**MATERIAL PROVIDED**
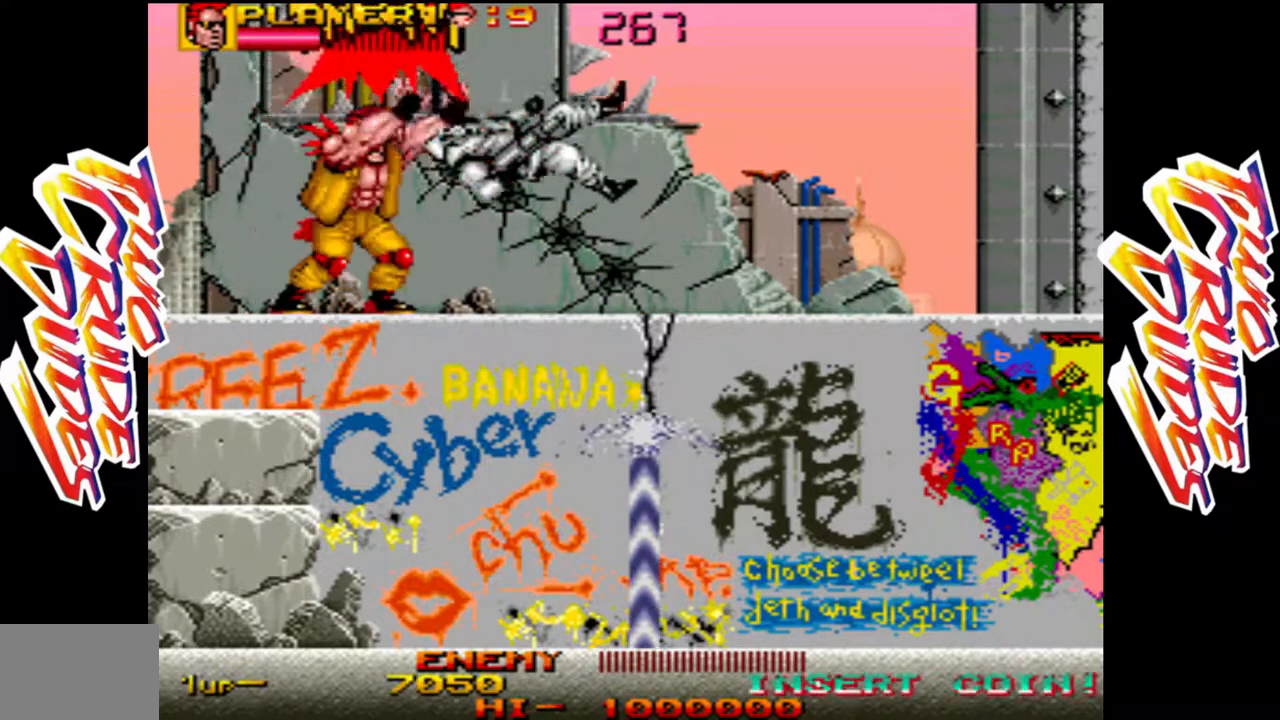
Gameplay with a controller (arcade stick); each line is a JSON object with the inputs held at the frame after it. "events" lists button and stick changes between this image and that frame as [ms after this image, input, new state], when the widget could be followed in between. Not read: L3 R3.
{"buttons": [], "left_stick": "right", "events": [[17, "R1", "down"], [233, "R1", "up"]]}
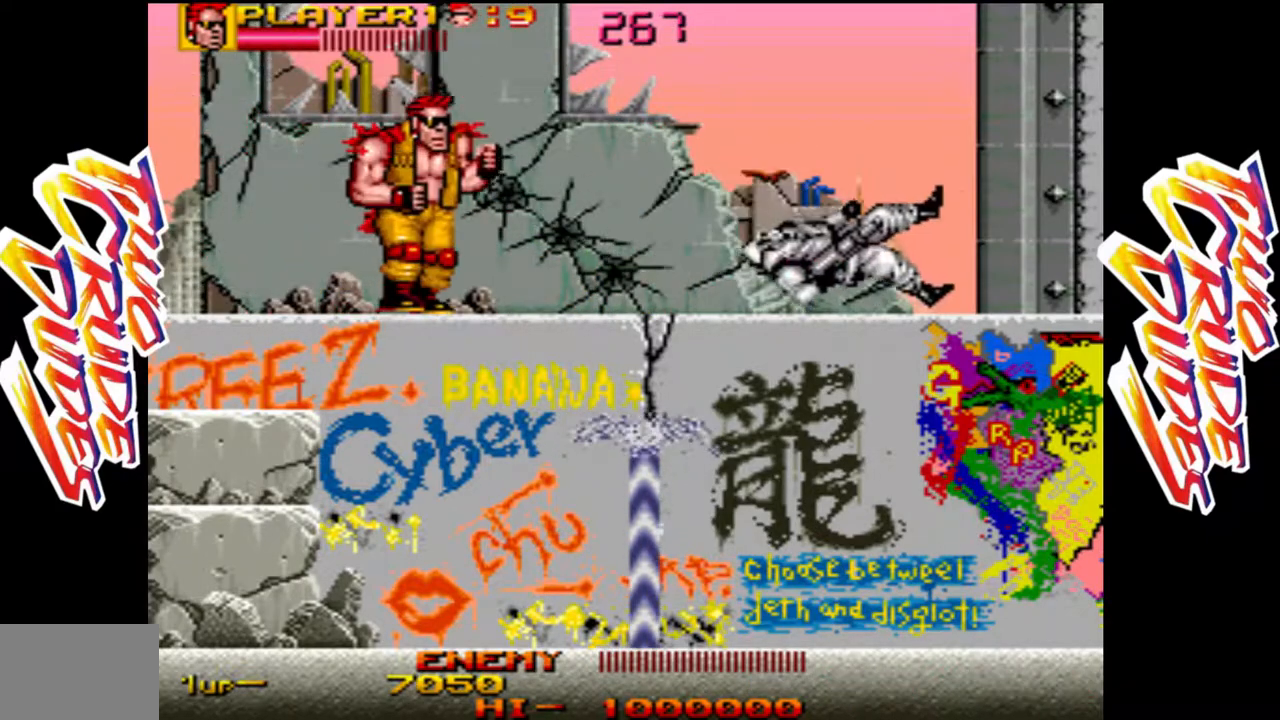
{"buttons": [], "left_stick": "right", "events": []}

**ASSIGNMENT**
Output the listing exactly. Leave out any image.

**OUTPUT**
Gameplay with a controller (arcade stick); each line is a JSON object with the inputs held at the frame after it. "events" lists button and stick changes between this image and that frame as [ms after this image, input, new state], when the widget could be followed in between. Not read: L3 R3.
{"buttons": [], "left_stick": "right", "events": [[17, "R1", "down"], [233, "R1", "up"]]}
{"buttons": [], "left_stick": "right", "events": []}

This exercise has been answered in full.